Big and small numbers in The Physical World

Work with numbers big and small to estimate and calculate various quantities in physical contexts.
Exploring and noticing Working systematically Conjecturing and generalising Visualising and representing Reasoning, convincing and proving
Being curious Being resourceful Being resilient Being collaborative

Think about how best to approximate these things from the physical world around us. You will need to make some estimations and find information from friends or other sources, as would any scientist! Take care to represent all of your answers using a sensible number of decimal places and be sure to note all of your assumptions clearly.

 

  1. Light travels at $c=3\times 10^8$ metres per second. How fast in this in miles per hour? How many times faster is this than a sports car?
  2. The Milky Way is a spiral galaxy with diamater about 100,000 light years and thickness about 1000 light years.
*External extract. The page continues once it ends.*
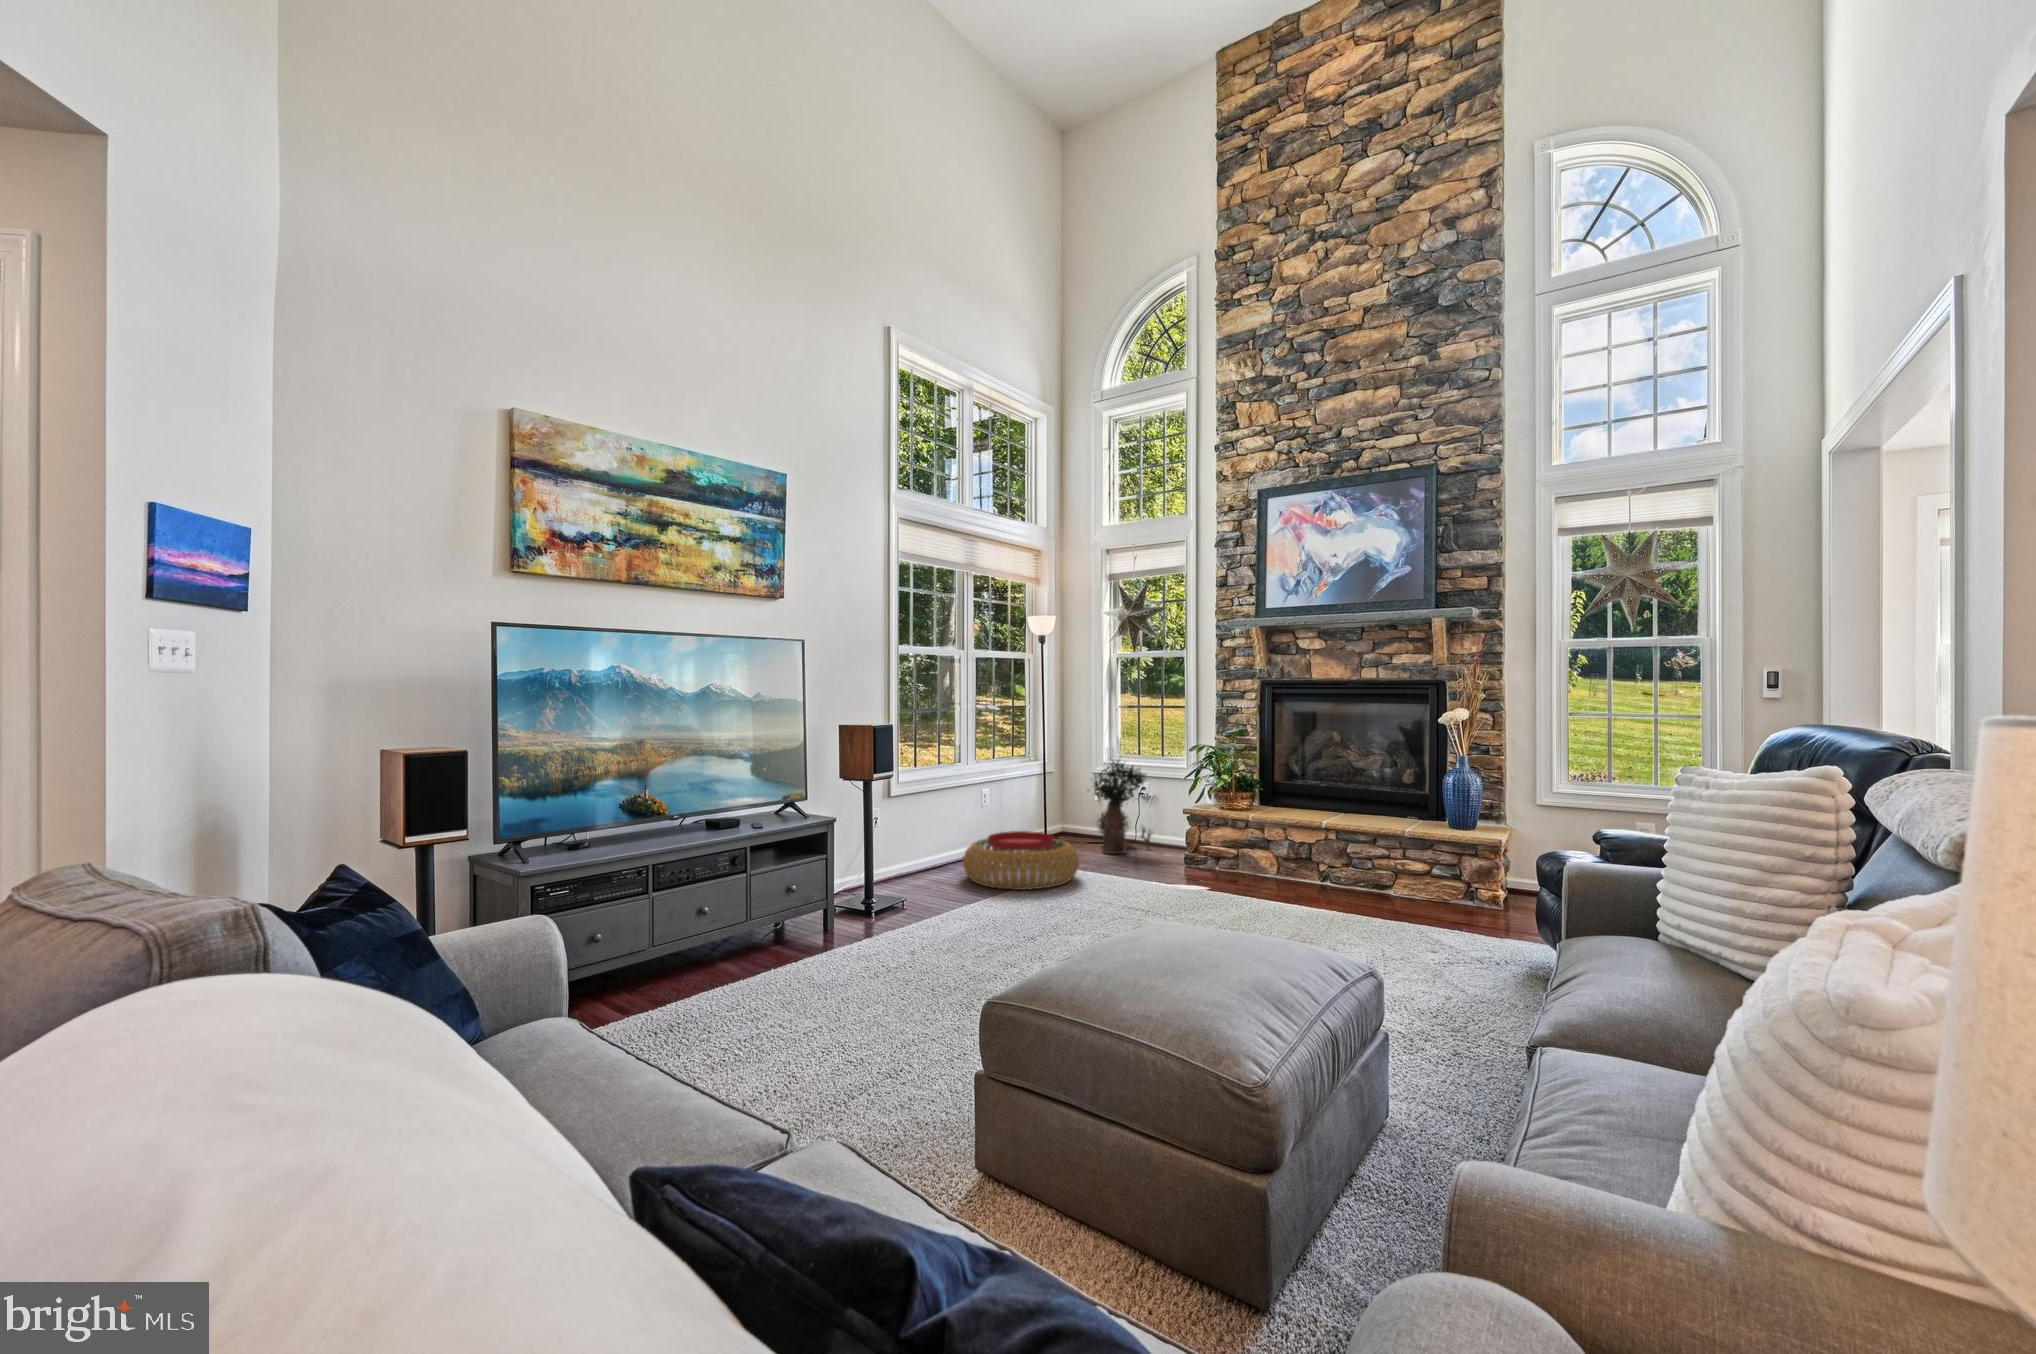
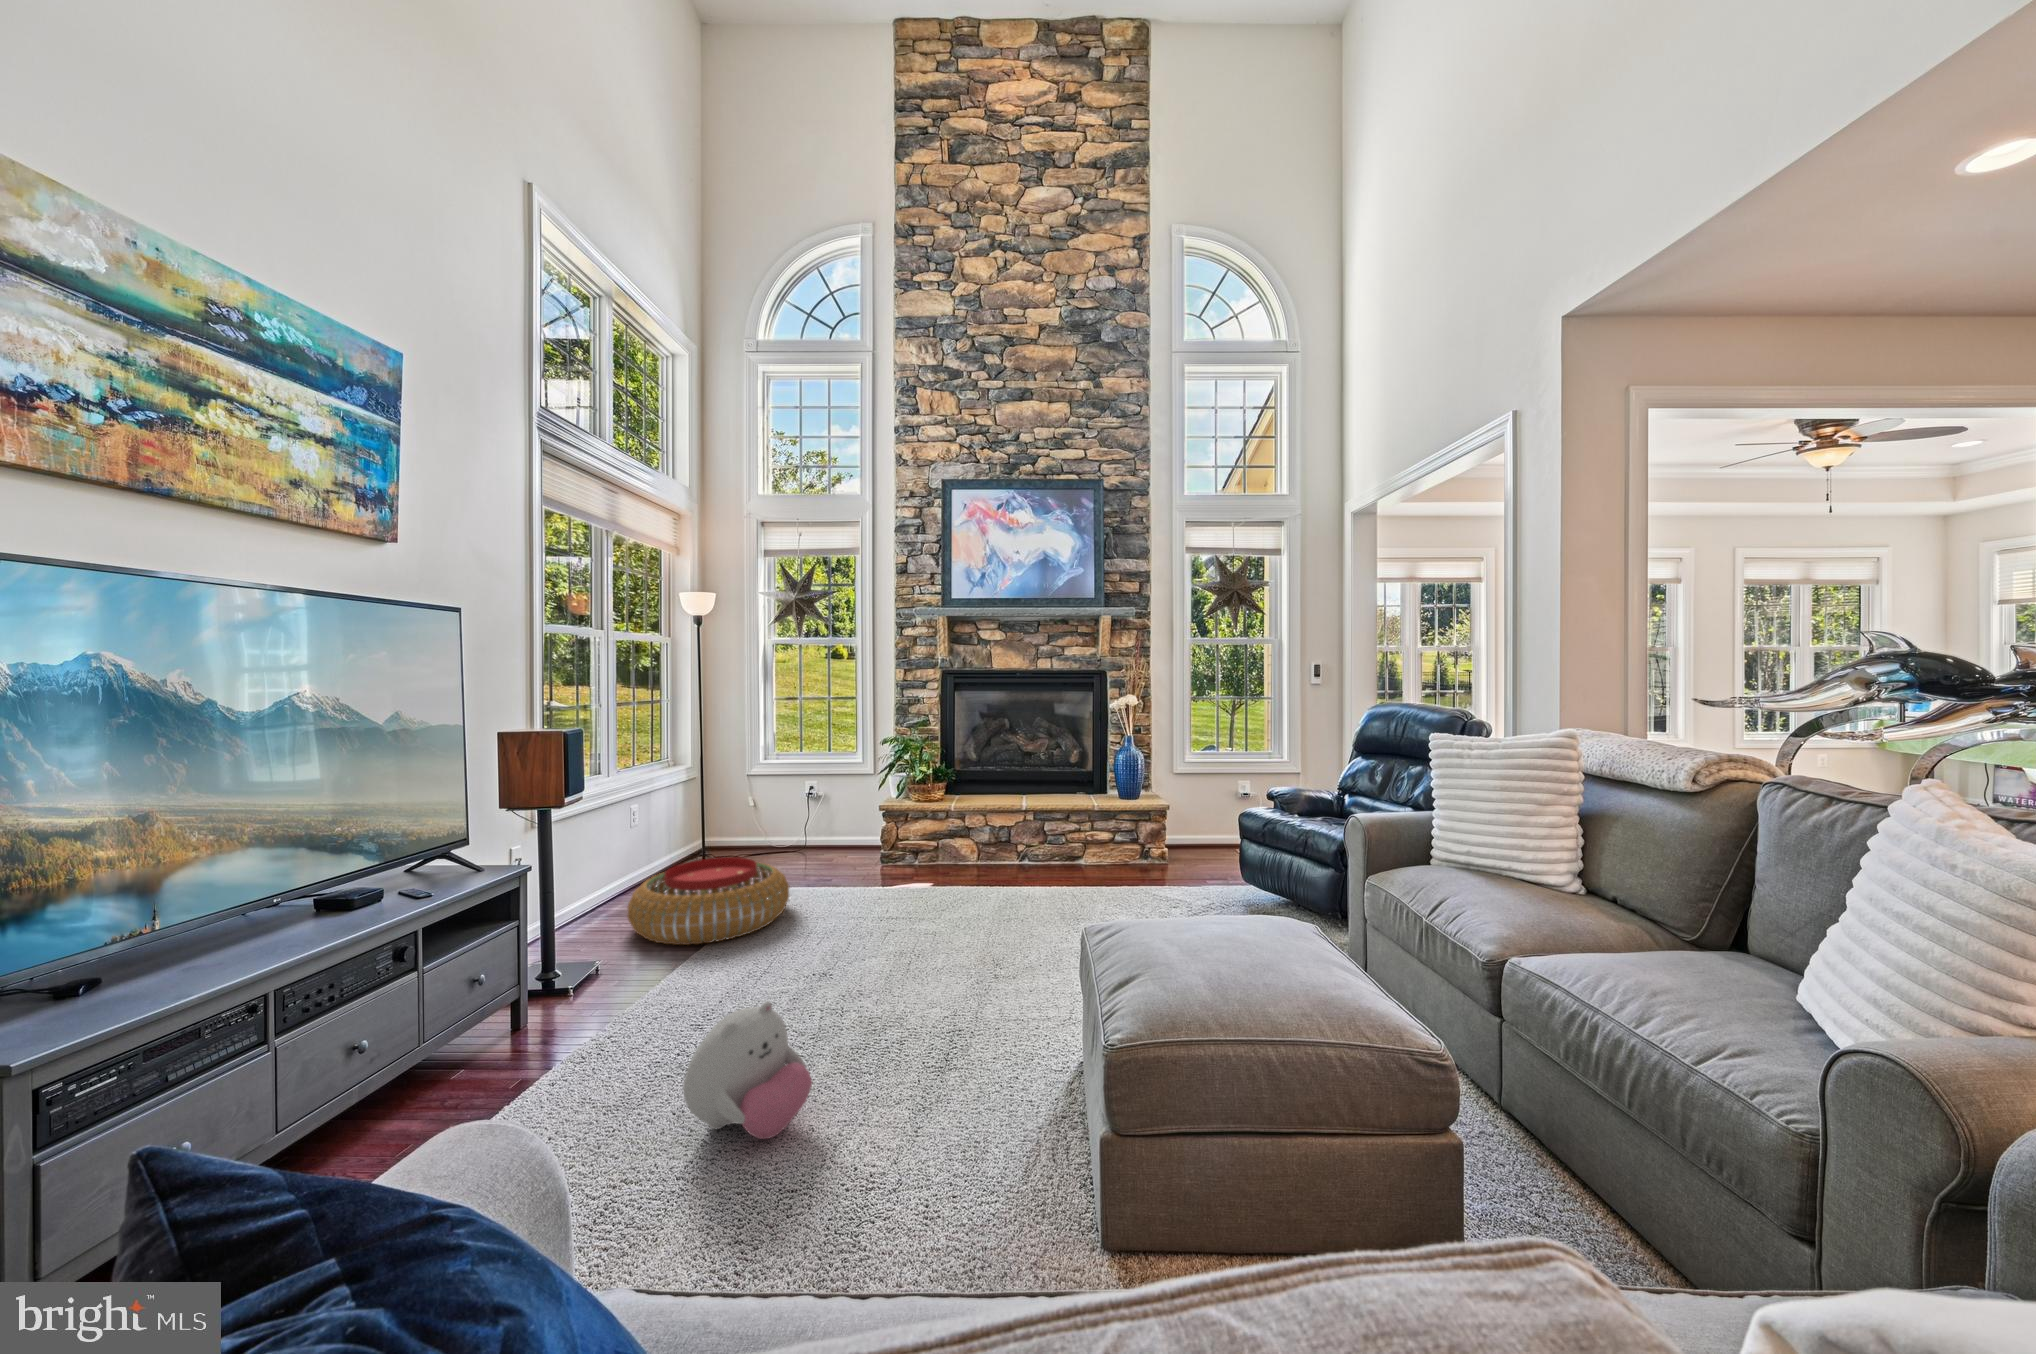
potted plant: present [1094,760,1153,854] -> none [759,755,828,864]
plush toy: none [912,893,984,974] -> present [683,1001,812,1139]

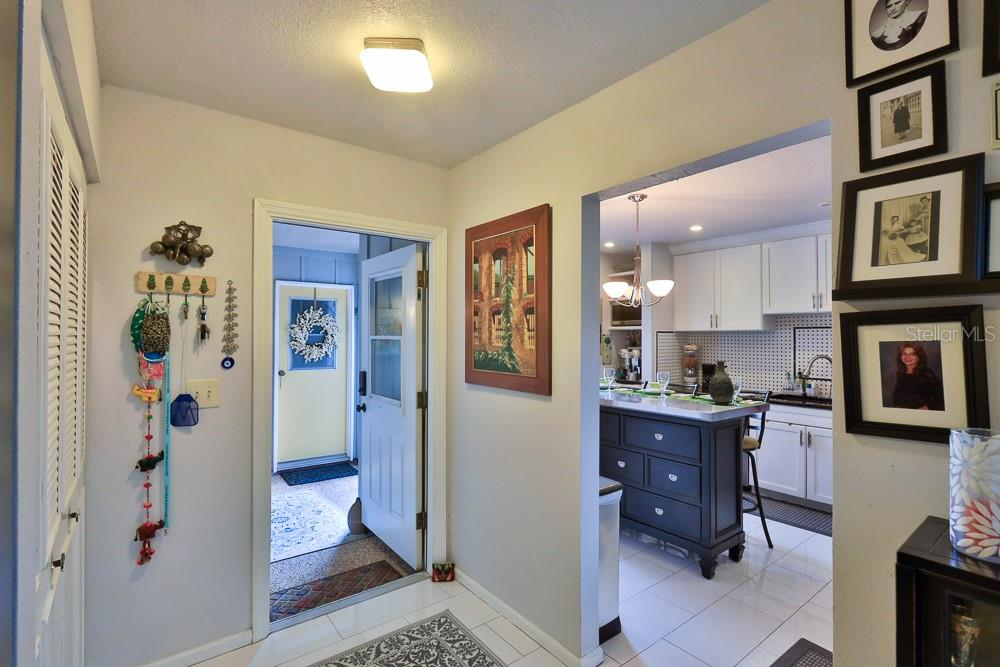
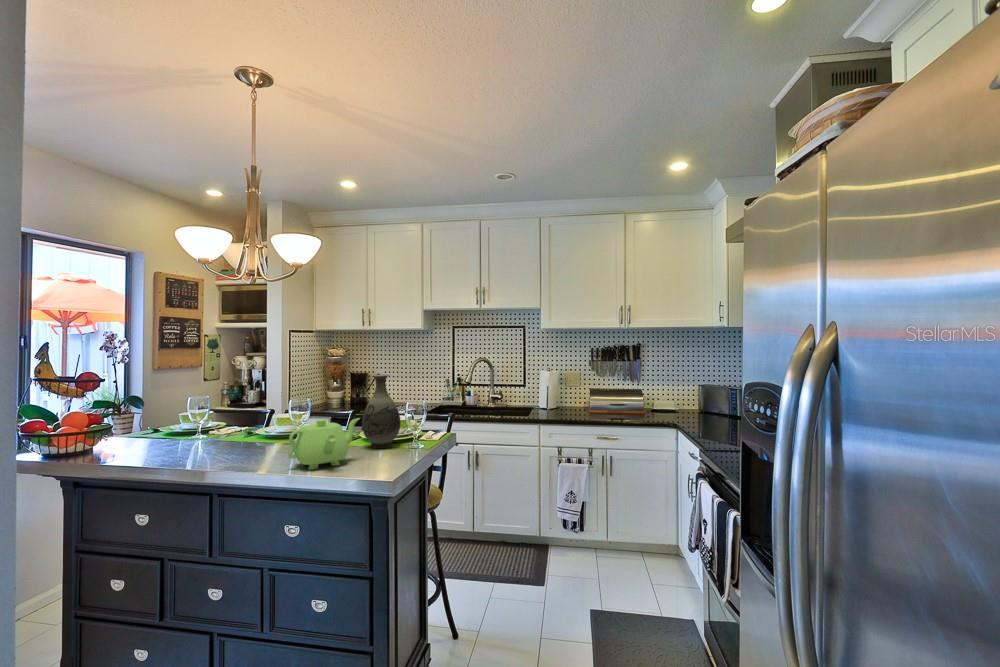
teapot: none [669,382,708,407] -> present [289,418,360,470]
There are estimated to be between 100 billion and 400 billion stars in the galaxy. Estimate the average distance between these stars. 
  3. Density of lead $11.34$g/cm$^3$. How big would a tonne of lead be?
  4. Estimate the mass of ore it takes to produce a roll of aluminum kitchen foil.
  5. How many AA batteries contain enough charge between them to run a laptop for an hour?
  6. Estimate how many atoms there are in a staple.
  7. Einstein's equation tells us that the enegy $E$ stored in matter equals $mc^2$, where $m$ is the mass and $c$ is the speed of light. How much energy is contained in the staple from question 6? How long could this energy run your laptop for?
  8. How much energy would it take to raise the air temperature of the room you are in by 1$^\circ$C? How much gas must be burned to produce this much energy? What is the cost of that much gas?


NOTES AND BACKGROUND

An obvious part of the skill with applying mathematics to physics is to know the fundamental formulae and constants relevent to a problem. By not providing these pieces of information directly, you need to engage at a deeper level with the problems. You might not necessarily know all of the required formulae, but working out which parts you can and cannot do is all part of the problem solving process!